■ Exercise instructions: Extract each line from the entries below that contains the word "como".

■ The input:
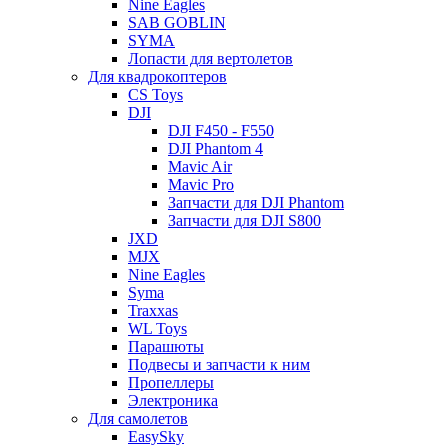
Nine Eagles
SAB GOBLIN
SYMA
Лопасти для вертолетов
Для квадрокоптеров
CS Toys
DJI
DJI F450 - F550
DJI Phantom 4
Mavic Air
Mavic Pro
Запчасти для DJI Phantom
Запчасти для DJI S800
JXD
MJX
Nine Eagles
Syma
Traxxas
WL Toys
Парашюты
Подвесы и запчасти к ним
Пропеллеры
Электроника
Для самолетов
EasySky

* * *

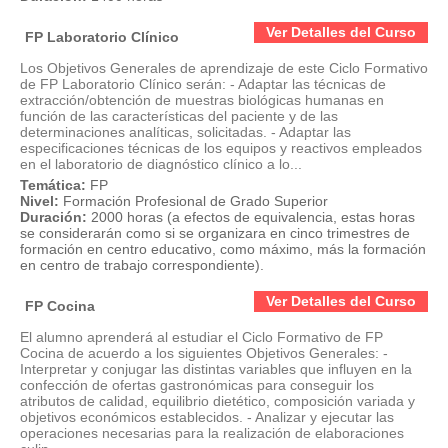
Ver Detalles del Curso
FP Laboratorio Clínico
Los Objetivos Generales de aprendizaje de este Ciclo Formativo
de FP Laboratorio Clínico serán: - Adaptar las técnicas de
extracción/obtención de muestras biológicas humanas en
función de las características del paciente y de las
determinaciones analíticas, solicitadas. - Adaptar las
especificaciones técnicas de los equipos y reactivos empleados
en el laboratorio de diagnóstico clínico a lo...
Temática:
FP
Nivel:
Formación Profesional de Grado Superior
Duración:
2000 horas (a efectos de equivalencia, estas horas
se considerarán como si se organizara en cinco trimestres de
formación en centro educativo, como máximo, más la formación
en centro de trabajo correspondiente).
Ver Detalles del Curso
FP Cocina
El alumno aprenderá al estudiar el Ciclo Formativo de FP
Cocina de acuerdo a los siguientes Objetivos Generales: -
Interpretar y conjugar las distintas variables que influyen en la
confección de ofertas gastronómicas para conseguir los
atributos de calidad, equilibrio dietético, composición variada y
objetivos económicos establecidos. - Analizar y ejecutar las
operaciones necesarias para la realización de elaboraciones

■ Response area:
se considerarán como si se organizara en cinco trimestres de
formación en centro educativo, como máximo, más la formación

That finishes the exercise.